Fauci n'a pas à craindre d'être inculpé puisque le président Joe Biden, le dernier matin de son mandat, l'a gracié pour tous les crimes qu'il aurait pu commettre au cours de la décennie précédente. Fauci a justifié les mesures sanitaires liées à la Covid-19 en affirmant que les citoyens ordinaires « n'ont pas la capacité » de déterminer ce qui est le mieux pour eux. Les enquêtes du Congrès ont révélé que Fauci était au cœur d'un système de manipulation visant à se soustraire à ses responsabilités face à la Covid-19.

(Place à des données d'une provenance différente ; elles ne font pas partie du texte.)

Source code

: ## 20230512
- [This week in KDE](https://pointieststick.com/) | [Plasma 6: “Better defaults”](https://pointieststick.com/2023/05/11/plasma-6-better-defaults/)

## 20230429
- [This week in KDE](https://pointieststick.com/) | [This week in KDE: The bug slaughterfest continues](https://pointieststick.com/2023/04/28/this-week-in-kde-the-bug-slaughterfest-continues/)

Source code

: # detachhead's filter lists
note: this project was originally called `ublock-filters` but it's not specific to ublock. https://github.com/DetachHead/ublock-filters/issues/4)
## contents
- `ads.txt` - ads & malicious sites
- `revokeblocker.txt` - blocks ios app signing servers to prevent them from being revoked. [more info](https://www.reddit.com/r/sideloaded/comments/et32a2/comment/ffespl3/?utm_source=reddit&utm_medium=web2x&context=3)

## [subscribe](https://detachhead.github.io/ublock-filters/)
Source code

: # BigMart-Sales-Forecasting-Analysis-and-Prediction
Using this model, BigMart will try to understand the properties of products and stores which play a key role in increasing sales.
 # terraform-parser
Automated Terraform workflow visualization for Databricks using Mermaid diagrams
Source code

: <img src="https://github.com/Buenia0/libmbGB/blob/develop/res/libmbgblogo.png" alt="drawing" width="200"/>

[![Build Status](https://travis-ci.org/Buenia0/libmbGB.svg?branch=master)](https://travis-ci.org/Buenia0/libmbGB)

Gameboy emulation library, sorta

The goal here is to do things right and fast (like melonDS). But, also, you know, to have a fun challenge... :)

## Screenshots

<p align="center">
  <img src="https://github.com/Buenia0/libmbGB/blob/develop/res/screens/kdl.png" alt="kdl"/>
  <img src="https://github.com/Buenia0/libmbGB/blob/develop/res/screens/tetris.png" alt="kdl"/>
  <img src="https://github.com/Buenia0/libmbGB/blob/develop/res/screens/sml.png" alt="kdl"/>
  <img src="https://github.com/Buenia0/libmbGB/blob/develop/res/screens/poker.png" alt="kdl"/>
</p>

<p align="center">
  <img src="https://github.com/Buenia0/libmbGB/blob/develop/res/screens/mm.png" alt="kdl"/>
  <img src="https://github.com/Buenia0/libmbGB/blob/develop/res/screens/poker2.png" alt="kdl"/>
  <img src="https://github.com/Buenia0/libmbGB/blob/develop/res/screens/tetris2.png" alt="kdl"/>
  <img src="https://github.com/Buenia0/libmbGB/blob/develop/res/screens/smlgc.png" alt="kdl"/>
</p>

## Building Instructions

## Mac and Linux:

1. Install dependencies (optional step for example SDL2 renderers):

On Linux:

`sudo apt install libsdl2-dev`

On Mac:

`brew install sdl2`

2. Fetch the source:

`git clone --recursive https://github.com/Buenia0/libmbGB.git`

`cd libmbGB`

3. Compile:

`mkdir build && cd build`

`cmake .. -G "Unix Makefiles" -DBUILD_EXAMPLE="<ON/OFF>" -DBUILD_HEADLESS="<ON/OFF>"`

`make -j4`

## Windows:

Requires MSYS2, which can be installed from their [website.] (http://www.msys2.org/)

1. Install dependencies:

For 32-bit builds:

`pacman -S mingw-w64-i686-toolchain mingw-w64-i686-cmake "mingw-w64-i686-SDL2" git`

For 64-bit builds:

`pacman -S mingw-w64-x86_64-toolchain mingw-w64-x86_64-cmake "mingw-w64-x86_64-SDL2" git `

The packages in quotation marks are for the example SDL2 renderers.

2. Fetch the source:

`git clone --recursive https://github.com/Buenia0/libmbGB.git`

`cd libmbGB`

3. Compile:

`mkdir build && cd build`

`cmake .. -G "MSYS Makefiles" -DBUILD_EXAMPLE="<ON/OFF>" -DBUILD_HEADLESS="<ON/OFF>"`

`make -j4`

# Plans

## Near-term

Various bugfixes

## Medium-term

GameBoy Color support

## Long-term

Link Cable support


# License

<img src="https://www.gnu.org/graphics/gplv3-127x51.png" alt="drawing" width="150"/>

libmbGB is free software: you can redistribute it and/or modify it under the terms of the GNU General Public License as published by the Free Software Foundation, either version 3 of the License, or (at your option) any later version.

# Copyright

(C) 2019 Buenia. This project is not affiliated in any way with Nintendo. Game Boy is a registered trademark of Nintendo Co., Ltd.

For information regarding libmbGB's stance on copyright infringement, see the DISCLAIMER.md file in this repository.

De hauts responsables fédéraux se sont empressés de nier le rôle de l'État fédéral dans le financement de recherches irresponsables sur le gain de fonction menées à l'Institut de virologie de Wuhan, en Chine, la source la plus probable du virus Covid qui a tué plus de sept millions de personnes dans le monde. Ce type de recherche vise à modifier génétiquement des organismes afin de permettre la propagation de virus à de nouvelles espèces. Comme l'explique Kevin Esvelt, professeur au MIT… demandé En 2021, on s'interrogeait : « Pourquoi cherche-t-on à enseigner au monde comment fabriquer des virus susceptibles de tuer des millions de personnes ? » Les risques étaient d'autant plus importants que l'Institut de Wuhan bénéficiait d'une très mauvaise réputation en matière de sécurité. Deux ans auparavant, le Département d'État avait confidentiellement « mis en garde d'autres agences fédérales contre les problèmes de sécurité dans les laboratoires de Wuhan étudiant le COVID-19 chez les chauves-souris », mais la divulgation publique de cette alerte n'a été rendue publique qu'en 2022, bien après que le président Biden eut illégalement rendu obligatoire la vaccination contre la COVID-19 pour cent millions d'adultes américains.

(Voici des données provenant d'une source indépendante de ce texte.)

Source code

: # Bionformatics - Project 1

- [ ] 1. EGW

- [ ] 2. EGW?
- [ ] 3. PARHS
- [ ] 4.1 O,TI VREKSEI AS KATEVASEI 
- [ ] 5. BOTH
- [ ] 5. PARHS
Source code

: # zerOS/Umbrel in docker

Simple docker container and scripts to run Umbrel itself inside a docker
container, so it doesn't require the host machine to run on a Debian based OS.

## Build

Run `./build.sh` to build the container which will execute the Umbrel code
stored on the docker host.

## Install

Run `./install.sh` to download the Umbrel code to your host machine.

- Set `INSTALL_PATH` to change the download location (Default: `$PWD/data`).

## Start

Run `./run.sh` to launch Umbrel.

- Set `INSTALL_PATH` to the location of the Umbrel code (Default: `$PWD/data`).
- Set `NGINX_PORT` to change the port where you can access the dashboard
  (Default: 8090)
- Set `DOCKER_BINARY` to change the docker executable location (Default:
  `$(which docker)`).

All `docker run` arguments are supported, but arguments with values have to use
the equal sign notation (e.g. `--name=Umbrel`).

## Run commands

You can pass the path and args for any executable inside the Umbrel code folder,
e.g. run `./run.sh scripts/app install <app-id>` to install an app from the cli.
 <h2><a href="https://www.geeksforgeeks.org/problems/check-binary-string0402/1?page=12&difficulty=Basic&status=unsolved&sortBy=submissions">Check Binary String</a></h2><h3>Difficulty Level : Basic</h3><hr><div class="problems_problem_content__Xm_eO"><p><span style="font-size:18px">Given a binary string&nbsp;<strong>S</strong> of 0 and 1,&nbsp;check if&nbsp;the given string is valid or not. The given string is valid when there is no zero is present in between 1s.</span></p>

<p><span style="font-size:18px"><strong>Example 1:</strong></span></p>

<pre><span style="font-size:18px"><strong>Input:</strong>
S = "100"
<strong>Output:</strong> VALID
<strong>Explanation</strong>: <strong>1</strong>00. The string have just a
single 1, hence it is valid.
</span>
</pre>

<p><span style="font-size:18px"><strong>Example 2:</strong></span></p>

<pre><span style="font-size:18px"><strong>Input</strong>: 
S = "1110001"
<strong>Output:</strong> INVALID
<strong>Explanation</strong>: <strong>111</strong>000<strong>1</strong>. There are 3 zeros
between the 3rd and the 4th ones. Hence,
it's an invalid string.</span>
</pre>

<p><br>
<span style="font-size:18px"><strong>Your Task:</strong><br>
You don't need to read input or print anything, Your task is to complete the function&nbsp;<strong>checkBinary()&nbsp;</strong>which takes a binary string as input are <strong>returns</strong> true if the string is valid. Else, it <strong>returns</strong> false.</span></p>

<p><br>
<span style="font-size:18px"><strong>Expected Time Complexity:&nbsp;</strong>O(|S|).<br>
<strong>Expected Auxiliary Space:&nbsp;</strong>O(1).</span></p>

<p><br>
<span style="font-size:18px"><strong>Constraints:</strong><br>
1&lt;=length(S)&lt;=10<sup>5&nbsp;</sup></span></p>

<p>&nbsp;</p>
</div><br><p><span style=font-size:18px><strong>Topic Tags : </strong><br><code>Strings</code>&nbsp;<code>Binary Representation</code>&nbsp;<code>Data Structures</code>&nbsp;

Si la Covid-19 avait été initialement reconnue comme la conséquence d'un des plus grands gaspillages de fonds publics de l'histoire, il aurait été bien plus difficile pour les politiciens et les scientifiques du gouvernement américain de se poser en sauveurs tout en s'arrogeant le pouvoir sur la vie quotidienne. Au lieu de cela, politiciens, bureaucrates et médias ont convaincu la majeure partie de la population américaine que la soumission totale à des décrets absurdes était leur seul espoir de survie.
Le procureur général par intérim, Todd Blanche, a publié une déclaration concernant l'inculpation de Morens : « Ces allégations constituent un grave abus de confiance à un moment où le peuple américain en avait le plus besoin, en pleine pandémie mondiale. » Heureusement, aucun « grave abus de confiance » n'a été constaté depuis le retour au pouvoir de Trump, du moins selon son ministère de la Justice. Blanche a ajouté : « Les représentants du gouvernement ont le devoir solennel de fournir des informations et des conseils honnêtes et étayés, dans l'intérêt public, et non de servir leurs propres intérêts personnels ou idéologiques. »

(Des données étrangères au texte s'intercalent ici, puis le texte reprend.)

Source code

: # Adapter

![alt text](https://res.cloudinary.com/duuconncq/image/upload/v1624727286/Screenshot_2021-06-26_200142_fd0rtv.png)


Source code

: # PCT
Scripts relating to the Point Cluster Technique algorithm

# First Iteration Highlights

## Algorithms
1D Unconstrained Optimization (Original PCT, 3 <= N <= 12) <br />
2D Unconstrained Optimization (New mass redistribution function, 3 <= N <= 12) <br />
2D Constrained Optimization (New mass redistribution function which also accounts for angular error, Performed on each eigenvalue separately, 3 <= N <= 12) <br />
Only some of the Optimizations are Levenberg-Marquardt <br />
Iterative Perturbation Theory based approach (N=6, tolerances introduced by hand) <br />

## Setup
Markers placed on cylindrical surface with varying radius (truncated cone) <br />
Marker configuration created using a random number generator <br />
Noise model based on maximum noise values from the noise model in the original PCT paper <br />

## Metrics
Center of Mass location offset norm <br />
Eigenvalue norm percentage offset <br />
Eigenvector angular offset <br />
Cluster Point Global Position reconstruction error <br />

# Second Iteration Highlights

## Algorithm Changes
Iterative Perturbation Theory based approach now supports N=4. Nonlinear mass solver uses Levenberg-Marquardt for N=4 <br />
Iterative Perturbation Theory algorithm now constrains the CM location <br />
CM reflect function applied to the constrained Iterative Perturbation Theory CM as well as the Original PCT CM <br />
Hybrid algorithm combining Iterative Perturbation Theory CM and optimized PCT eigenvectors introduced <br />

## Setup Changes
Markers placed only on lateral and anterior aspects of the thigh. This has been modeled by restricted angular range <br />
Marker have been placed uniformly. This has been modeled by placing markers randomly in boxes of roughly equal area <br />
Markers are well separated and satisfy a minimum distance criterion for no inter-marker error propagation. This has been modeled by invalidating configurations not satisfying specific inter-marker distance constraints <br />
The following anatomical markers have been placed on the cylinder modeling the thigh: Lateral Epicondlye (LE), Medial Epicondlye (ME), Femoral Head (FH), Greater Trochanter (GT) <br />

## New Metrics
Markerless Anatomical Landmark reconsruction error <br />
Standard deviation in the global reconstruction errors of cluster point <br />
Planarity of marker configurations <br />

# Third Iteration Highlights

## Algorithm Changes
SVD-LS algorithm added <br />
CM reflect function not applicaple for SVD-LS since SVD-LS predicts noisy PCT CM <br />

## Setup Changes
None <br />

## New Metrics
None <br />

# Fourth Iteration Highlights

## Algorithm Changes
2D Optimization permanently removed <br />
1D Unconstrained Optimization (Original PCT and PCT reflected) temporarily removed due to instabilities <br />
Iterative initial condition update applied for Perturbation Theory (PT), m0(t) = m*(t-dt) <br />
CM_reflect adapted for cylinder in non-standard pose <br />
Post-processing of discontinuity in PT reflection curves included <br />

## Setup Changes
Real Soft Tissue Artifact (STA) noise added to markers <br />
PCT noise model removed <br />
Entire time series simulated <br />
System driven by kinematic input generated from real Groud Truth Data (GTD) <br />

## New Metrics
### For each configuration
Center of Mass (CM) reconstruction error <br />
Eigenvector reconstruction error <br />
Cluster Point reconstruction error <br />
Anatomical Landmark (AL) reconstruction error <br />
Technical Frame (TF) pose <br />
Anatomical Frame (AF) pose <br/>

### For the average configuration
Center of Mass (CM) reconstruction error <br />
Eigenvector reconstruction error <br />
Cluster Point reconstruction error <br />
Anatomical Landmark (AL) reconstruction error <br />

Mon cœur s'emballe. Est-ce un signe subtil que l'équipe Trump va divulguer les 3 millions d'autres documents relatifs au scandale Epstein ?
Lors de la conférence de presse suivant l'annonce de l'inculpation, le chef du FBI, Kash Patel, a déclaré : « Le contournement des protocoles de gestion des dossiers dans le but d'éviter la transparence est quelque chose que le FBI ne tolérera pas. »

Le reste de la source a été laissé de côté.